NOT FOR PUBLICATION WITHOUT THE APPROVAL OF THE APPELLATE DIVISION
Submitted July 5, 2011 Before Judges Cuff and Fuentes.
In this matrimonial case, defendant Kenneth M. Denti appeals from the order of the Family Part granting plaintiff Victoria Lucido's cross-motion*fn1 seeking to enforce certain provisions of the property settlement agreement (PSA) entered into by the parties and incorporated into the final judgment of divorce dated November 19, 1991. We affirm.
The parties were married in 1986 and had a daughter born in 1990. The child was nearing two years old at the time the marriage was officially dissolved by judicial decree. The PSA is a comprehensive settlement agreement that addressed and resolved all of the customary issues associated with the dissolution of a marriage. The provisions of this document informed and supported the trial court's ruling challenged by defendant in this appeal.
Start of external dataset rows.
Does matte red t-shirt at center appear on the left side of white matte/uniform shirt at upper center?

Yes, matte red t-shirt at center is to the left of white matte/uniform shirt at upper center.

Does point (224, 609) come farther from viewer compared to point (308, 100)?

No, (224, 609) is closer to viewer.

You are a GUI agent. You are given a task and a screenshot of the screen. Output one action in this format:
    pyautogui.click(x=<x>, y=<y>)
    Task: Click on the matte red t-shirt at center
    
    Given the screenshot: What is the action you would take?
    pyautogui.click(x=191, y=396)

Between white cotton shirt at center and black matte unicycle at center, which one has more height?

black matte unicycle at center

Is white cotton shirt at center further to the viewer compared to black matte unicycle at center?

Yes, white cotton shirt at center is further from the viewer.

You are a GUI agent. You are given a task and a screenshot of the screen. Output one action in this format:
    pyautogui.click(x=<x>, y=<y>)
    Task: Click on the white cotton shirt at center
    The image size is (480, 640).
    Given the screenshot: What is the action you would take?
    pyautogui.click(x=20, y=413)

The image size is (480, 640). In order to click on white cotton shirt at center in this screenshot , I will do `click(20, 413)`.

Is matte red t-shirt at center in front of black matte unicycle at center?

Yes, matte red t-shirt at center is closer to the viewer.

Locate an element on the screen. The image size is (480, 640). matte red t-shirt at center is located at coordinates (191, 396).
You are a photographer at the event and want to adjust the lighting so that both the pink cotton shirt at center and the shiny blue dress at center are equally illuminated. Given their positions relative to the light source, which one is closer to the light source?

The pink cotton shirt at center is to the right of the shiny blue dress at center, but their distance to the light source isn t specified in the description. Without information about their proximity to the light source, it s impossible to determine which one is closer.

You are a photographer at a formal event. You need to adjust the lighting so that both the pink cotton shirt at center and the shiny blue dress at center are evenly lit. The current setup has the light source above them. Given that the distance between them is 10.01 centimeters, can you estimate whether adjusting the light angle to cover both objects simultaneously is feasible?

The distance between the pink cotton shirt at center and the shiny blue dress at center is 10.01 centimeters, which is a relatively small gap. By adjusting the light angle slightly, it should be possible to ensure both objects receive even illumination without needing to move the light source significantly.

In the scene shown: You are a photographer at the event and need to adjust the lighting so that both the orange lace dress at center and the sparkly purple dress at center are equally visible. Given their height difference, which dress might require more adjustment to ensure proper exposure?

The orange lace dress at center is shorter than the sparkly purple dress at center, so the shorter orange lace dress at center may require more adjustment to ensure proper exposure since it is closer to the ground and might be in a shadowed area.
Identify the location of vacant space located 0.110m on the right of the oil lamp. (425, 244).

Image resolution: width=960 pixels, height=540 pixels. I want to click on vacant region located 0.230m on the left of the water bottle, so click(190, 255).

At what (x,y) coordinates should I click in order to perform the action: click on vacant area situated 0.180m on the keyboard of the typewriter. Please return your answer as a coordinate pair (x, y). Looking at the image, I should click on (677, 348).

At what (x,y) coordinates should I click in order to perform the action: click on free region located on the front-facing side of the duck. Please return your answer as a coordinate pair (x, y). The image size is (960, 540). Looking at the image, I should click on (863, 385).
Article I of the PSA provides for joint custody of the parties' daughter, with plaintiff retaining primary physical custody and defendant enjoying "liberal and reasonable rights of visitation." Subsequent enumerated paragraphs under Article I elaborate and specify the parties' rights and obligations with respect to their daughter.
Article III, Paragraph 8 establishes defendant's child support obligation at $200 per week, based on defendant's net monthly income of $4,026. Paragraph 10 provides for the termination of child support based on the occurrence of a number of events, including the emancipation*fn2 of the supported child. Article IV addresses the child's education. Paragraph 13 declares the parties' intention "to have the Child attend college or obtain other post-high school education."
Paragraph 14 establishes a savings plan to cover the anticipated cost of post-secondary education by requiring defendant to purchase $100 savings bonds every month until the child reached the age of eighteen; the PSA imposed a similar obligation on plaintiff, except that her monthly contribution was a $50 savings bond.*fn3 Because the child is now twenty-one years old, this obligation ended three years ago when she reached the age of eighteen. Paragraph 15 requires the parties to "jointly approve of the college that the Child will attend," and neither party may "unreasonably withhold their approval of any school."
Article V, Paragraph 16 requires defendant to procure and maintain a $100,000 life insurance policy naming the child as beneficiary and plaintiff as trustee. This obligation terminates when the child is emancipated.
Article VI of the PSA addresses medical insurance coverage for the child. Paragraph 18 requires defendant to "maintain health insurance for the Child as provided through his employer." Under Paragraph 19, plaintiff is responsible "for maintaining her own medical insurance" and is obligated to cover all of her own un-reimbursed medical costs. Plaintiff also agreed to cover the child on her employer-provided medical insurance "if such is available." Paragraph 20 requires defendant to pay seventy-five percent of all un-reimbursed medical costs for the child, with plaintiff assuming responsibility for the remaining twenty-five percent.
Against this backdrop, plaintiff moved before the Family Part seeking enforcement of the provisions in the PSA that require defendant to maintain a life insurance policy naming the child as beneficiary and to pay his share of his daughter's college tuition. Plaintiff also sought for defendant to pay a lump sum payment toward child support arrears.
In her certification,*fn4 plaintiff indicated that since April 2008, she has repeatedly asked defendant to reimburse her for their daughter's Fall semester tuition at Burlington County Community College. Plaintiff sought a court order directing defendant to pay seventy-five percent of $1,177.50 from the education savings account established under Article IV, Paragraph 14 of the PSA. Plaintiff also sought for defendant to submit an accounting of the funds accumulated in the education saving account.
Based on the specific and unambiguous provisions in the PSA, the motion judge ruled in plaintiff's favor. On appeal, defendant argues the court disregarded or misconstrued the PSA in granting the relief sought by plaintiff. We reject this argument substantially for the reasons expressed by the Family Part. R. 2:11-3(e)(1)(A). Defendant's arguments also lack sufficient merit to warrant discussion in a written opinion. R. 2:11-3(e)(1)(E).